Jeffrey Davis: “Do It Together Beats Do It Yourself.”

Interview: Jeffrey Davis

Jeffrey Davis is a writer and CEO of Tracking Wonder Consultancy, which helps people boost their creativity, leverage their ideas, and expand their influence with integrity.

He’s author of the book The Journey from the Center to the Page (Bookshop), the poetry collection Coat Thief (Bookshop), and other books.

His new book just hit shelves: Tracking Wonder: Reclaiming a Life of Meaning and Possibility in a World Obsessed with Productivity (Amazon, Bookshop).

I couldn't wait to talk to Jeffrey about happiness, habits, and wonder.

Gretchen: What’s a simple activity or habit that consistently makes you happier, healthier, more productive, or more creative?

Jeffrey: I take wonder walks of around 5-20 minutes. Ahead of time, I usually plant a question or idea in my mind’s back burner (e.g., “What’s a solution to X?” “How could we change the way conflict happens in the workplace?” “What’s really going to help people focus better?”), try to forget about it, and then take a walk while the question simmers. Then, that day or maybe a day later, I come back to the question or idea usually with an expanded perspective. Even a 5-minute walk just to “get outside of myself” does wonders.

Spending time with my two young daughters —or anyone I can simply be present, playful, and curious with—brings me considerable joy.

Also, every morning, no matter what, one of the first five things I do is write down in my daybook three of my young genius traits—traits expressed in me when I was 8, 9, or 10 years old when I felt alive and free. Then I look ahead to the day’s activities and tasks and inquire how I might bring one or more of those traits to work. Doing so helps me approach the day’s priorities and challenges with a bit more openness, curiosity, and flexibility.

What’s something you know now about happiness that you didn’t know when you were 18 years old?

Happiness is not a fixed state and happiness is qualitatively different from feeling that life is meaningful.

You’ve done fascinating research. What has surprised or intrigued you—or your readers—most?
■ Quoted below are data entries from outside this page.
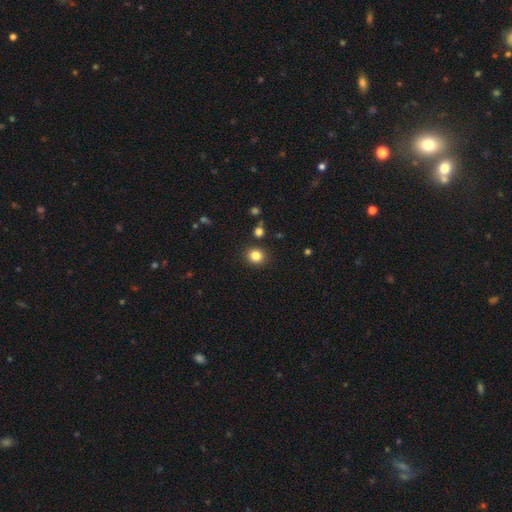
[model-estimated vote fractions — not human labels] A smooth galaxy with no disk features (82%) that is round (83%). Merging: none (89%).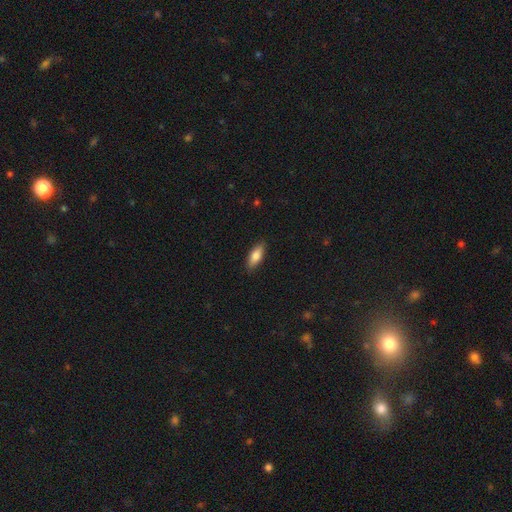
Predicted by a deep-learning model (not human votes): This appears to be a smooth galaxy with no disk features (81%) that is in between round and cigar-shaped (70%). Merging: none (87%).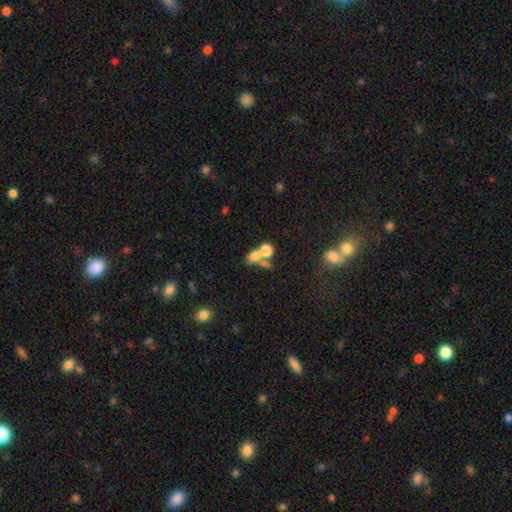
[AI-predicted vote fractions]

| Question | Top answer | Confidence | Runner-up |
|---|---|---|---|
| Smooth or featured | smooth | 69% | featured or disk (17%) |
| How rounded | in between | 52% | round (45%) |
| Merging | merger | 59% | none (25%) |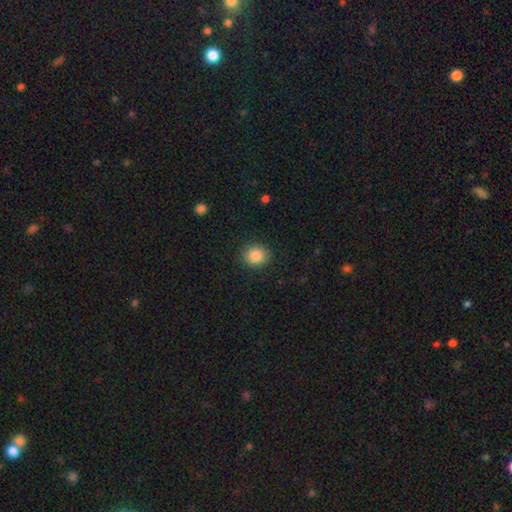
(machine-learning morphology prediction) Q: Smooth or featured?
A: smooth (86%); runner-up: star or artifact (9%)
Q: How rounded?
A: round (80%); runner-up: in between (19%)
Q: Merging?
A: none (89%); runner-up: minor disturbance (8%)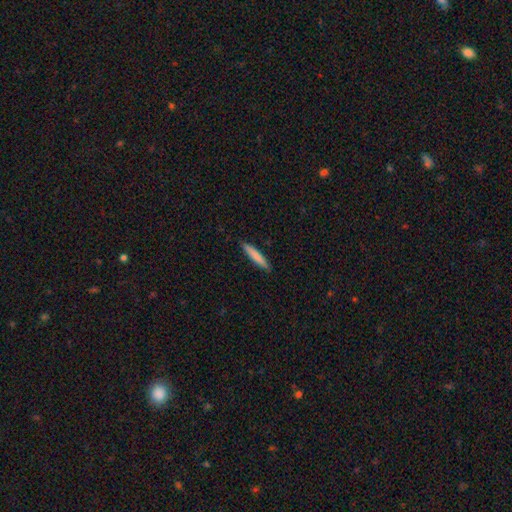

For over 15 years, I’ve researched the nature of experiences of wonder and how we can foster them in our lives, work, and organizations. The most surprising part of this research and of our trainings has been wonder’s relational, pro-social aspect. Wonder, more so than joy, gives rise to generosity, compassion, social attunement, and a sense of time abundance. Wonder often arises in conversation or collaboration, for instance. As a creative introvert, I didn’t appreciate that aspect at first. Now, I consider it the most important part of my research. Wonder surprised me, again.

Have you ever managed to gain a challenging healthy habit—or to break an unhealthy habit? If so, how did you do it?

A number of them. One of the many reasons I appreciate your body of work is because I’m kind of obsessive about habit (re)formation and have been since college when I realized what a sluggish mind I had.

The most challenging habits for me have revolved around physical fitness. I’m “in my head” a lot and for my first thirty years had poor awareness of my body. Over 20 years ago, I created for myself a simple 20-minute sequence of yoga postures and breathing exercises designed to help my distracted mind focus. I practice some variation of it every single day no matter how I feel or where on the planet I am. Why? Because it’s simple, pleasurable, and seamlessly integrated into my morning routine of First Five Essentials. And I can tell what a difference it makes for my well-being and health.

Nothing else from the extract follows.